## Action item a
Quote the ZFS mailing list reply word for word, from the part that opens with the words containing "From: Cy Schubert" and closes with "your pool configuration?".

## Excerpted text
↓↓↓
Re: git: 315ee00fa961 - main - zfs: merge openzfs/zfs@804414aad

From: Cy Schubert <Cy.Schubert_at_cschubert.com>
Date: Thu, 31 Aug 2023 17:53:50 UTC
In message <1db726d4-32c9-e1b8-51d6-981aa51b7825@FreeBSD.org>, Alexander 
Motin
writes:
> On 31.08.2023 08:45, Drew Gallatin wrote:
> > On Wed, Aug 30, 2023, at 8:01 PM, Alexander Motin wrote:
> >> It is the first time I see a panic like this.  I'll think about it
> >> tomorrow.  But I'd appreciate any information on what is your workload
> >> and what are you doing related to ZIL (O_SYNC, fsync(), sync=always,
> >> etc) to trigger it?  What is your pool configuration?
> > 
> > I'm not Gleb, but this was something at $WORK, so I can perhaps help.  
> > I've included the output of zpool status, and all non-default settings 
> > in the zpool.  Note that we don't use a ZIL device.
>
> You don't use SLOG device.  ZIL is always with you, just embedded in 
> this case.
>
> I tried to think about this for couple hours and still can't see how can 
> this happen.  zil_sync() should not call zil_free_lwb() unless the lwb 
> is in LWB_STATE_FLUSH_DONE.  To get into LWB_STATE_FLUSH_DONE lwb should 
> first delete all lwb_vdev_tree entries in zil_lwb_write_done().  And no 
> new entries should be added during/after zil_lwb_write_done() due to set 
> zio dependencies.
>
> I've made a patch tuning some assertions for this context: 
> https://github.com/openzfs/zfs/pull/15227 .  If the issue is 
> reproducible, could you please apply it and try again?  May be it give 
> us any more clues.

One thing that circumvents my two problems is reducing poudriere bulk jobs 
from 8 to 5 on my 4 core machines.


-- 
Cheers,
Cy Schubert <Cy.Schubert@cschubert.com>
FreeBSD UNIX:  <cy@FreeBSD.org>   Web:  https://FreeBSD.org
NTP:           <cy@nwtime.org>    Web:  https://nwtime.org

			e^(i*pi)+1=0
↑↑↑
## Action item b
In the listing, take the part that opens with the line containing "perfect opportunity to" and closes with the line containing "within easy reach", replace "pots and pans" with "copper pots", and return only those lines with nothing else changed.

## Data extract
↓↓↓
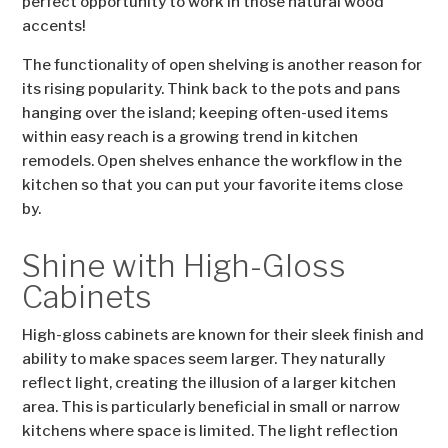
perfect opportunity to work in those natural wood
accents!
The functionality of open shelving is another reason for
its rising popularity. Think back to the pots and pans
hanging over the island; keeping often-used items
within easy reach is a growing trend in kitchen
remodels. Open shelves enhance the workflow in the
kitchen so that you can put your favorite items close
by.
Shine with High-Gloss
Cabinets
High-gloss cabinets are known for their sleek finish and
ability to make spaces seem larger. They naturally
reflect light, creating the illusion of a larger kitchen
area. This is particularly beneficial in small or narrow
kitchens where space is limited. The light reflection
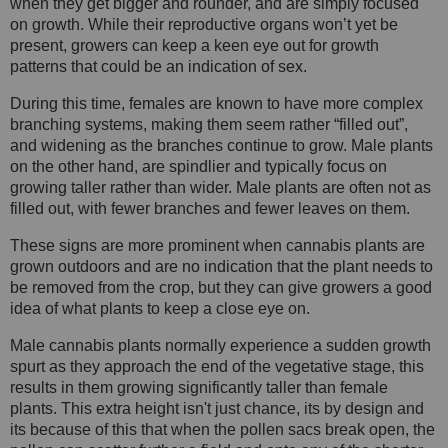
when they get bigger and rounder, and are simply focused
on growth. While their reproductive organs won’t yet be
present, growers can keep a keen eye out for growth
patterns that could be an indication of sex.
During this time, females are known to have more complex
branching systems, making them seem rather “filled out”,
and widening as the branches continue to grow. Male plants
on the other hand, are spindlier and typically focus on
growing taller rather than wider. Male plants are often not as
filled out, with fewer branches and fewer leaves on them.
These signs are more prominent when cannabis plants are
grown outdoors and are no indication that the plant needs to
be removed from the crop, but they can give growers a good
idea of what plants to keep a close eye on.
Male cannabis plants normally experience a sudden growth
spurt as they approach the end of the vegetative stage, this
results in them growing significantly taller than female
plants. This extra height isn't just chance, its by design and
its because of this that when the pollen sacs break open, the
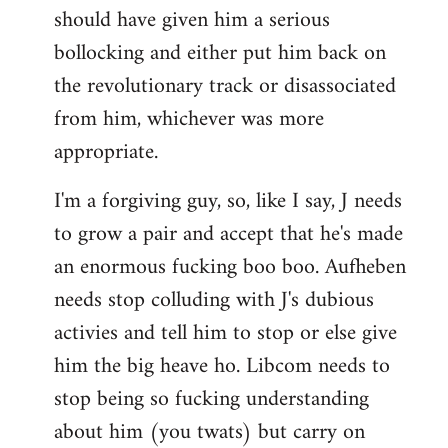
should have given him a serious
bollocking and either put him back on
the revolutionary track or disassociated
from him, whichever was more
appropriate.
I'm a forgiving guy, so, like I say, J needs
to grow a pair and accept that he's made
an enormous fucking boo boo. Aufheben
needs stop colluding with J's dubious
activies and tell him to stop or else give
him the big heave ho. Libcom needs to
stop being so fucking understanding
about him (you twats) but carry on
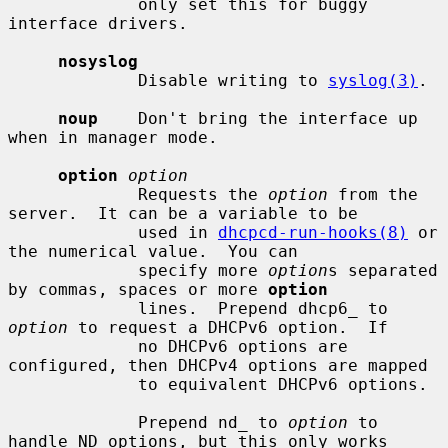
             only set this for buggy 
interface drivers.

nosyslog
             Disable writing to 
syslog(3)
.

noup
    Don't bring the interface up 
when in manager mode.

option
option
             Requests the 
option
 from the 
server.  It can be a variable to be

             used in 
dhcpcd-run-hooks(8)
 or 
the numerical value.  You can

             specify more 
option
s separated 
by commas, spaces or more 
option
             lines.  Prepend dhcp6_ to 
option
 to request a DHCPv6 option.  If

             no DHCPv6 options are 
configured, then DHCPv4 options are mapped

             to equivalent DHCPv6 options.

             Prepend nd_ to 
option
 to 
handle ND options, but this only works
↑↑↑
↓↓↓
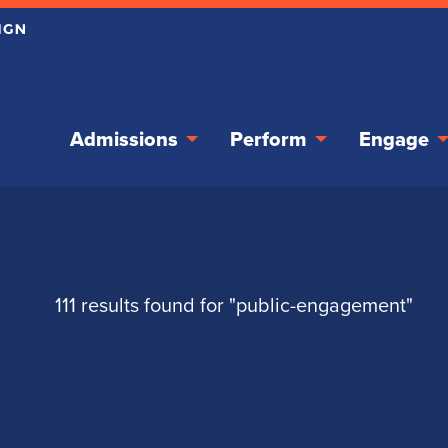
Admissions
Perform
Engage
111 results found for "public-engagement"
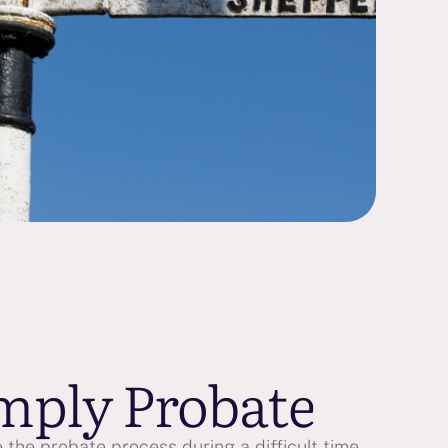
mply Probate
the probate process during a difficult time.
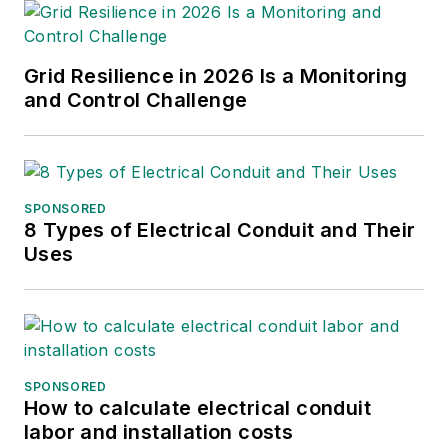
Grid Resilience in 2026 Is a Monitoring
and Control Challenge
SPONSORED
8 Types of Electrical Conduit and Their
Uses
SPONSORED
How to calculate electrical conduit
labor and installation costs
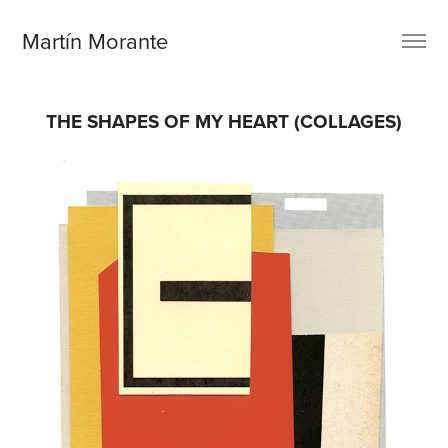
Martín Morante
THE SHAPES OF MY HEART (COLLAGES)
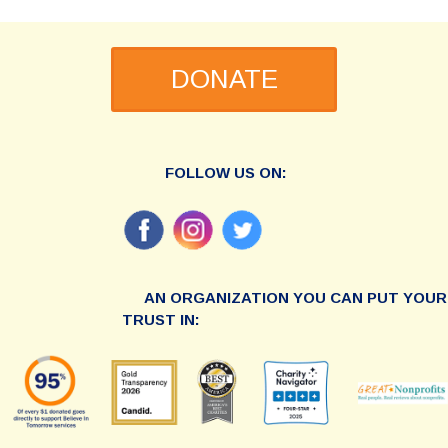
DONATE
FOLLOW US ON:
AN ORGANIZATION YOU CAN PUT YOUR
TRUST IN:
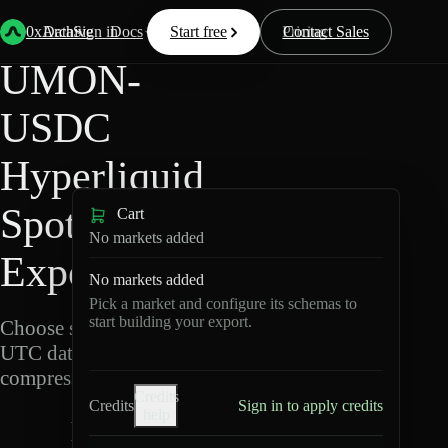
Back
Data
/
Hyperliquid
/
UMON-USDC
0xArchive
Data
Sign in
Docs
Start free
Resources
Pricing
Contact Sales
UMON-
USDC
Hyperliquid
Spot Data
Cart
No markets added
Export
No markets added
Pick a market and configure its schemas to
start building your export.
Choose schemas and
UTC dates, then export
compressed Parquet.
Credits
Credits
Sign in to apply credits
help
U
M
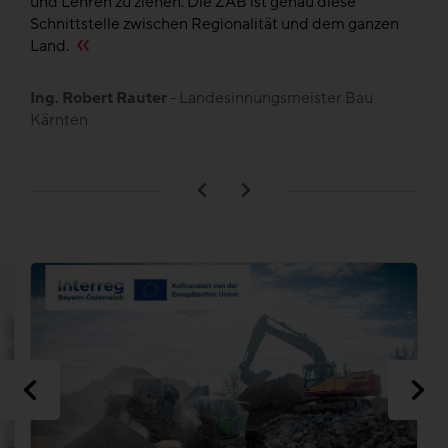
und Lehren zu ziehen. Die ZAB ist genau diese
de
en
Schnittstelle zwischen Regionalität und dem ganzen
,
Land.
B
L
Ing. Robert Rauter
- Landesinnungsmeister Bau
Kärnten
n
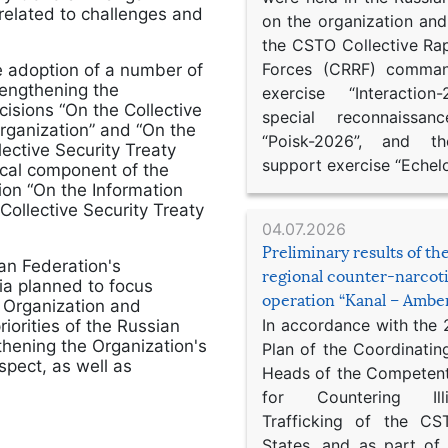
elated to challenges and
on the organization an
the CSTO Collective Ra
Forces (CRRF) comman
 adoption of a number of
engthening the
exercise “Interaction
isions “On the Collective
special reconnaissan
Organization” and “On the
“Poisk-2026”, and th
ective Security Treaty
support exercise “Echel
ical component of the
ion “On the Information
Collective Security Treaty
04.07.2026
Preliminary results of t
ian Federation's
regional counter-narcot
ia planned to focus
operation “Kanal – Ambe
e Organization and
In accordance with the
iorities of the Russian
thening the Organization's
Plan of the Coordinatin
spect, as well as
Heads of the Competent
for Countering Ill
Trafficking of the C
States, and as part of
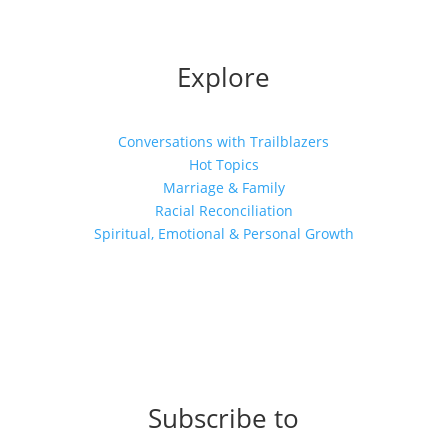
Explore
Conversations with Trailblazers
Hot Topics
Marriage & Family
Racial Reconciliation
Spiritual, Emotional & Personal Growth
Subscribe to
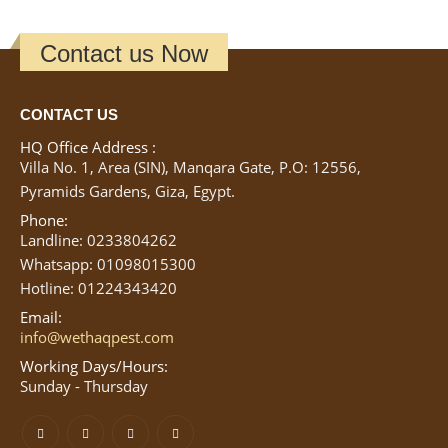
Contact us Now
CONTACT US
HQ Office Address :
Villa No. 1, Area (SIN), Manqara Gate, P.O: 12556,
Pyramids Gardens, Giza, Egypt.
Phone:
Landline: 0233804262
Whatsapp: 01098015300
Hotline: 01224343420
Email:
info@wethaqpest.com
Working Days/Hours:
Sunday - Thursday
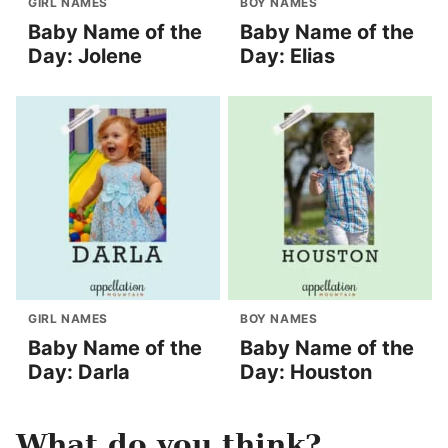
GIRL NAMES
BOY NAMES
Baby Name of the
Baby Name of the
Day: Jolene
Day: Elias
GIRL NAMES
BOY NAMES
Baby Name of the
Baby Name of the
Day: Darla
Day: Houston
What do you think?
↑↑↑
↓↓↓
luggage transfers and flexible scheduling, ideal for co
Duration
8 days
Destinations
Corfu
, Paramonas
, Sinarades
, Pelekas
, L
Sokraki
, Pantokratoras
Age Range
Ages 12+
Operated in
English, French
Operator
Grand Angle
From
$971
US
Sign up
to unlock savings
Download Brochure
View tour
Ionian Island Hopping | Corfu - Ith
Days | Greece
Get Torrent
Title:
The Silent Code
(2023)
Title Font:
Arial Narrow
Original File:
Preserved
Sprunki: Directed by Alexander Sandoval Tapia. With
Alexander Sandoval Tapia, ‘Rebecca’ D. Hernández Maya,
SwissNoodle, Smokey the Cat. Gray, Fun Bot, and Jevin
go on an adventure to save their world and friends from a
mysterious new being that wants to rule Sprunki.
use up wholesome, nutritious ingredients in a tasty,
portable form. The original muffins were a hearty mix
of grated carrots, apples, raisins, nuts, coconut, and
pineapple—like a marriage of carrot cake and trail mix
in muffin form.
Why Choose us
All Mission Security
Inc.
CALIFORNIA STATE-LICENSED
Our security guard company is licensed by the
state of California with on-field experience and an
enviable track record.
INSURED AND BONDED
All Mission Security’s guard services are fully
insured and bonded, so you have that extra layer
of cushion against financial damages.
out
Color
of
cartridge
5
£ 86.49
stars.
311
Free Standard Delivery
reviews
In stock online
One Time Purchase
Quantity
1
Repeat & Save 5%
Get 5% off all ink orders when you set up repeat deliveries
↑↑↑
## Answer space a
From: Cy Schubert <Cy.Schubert_at_cschubert.com>
Date: Thu, 31 Aug 2023 17:53:50 UTC
In message <1db726d4-32c9-e1b8-51d6-981aa51b7825@FreeBSD.org>, Alexander 
Motin
writes:
> On 31.08.2023 08:45, Drew Gallatin wrote:
> > On Wed, Aug 30, 2023, at 8:01 PM, Alexander Motin wrote:
> >> It is the first time I see a panic like this.  I'll think about it
> >> tomorrow.  But I'd appreciate any information on what is your workload
> >> and what are you doing related to ZIL (O_SYNC, fsync(), sync=always,
> >> etc) to trigger it?  What is your pool configuration?

## Answer space b
perfect opportunity to work in those natural wood
accents!
The functionality of open shelving is another reason for
its rising popularity. Think back to the copper pots
hanging over the island; keeping often-used items
within easy reach is a growing trend in kitchen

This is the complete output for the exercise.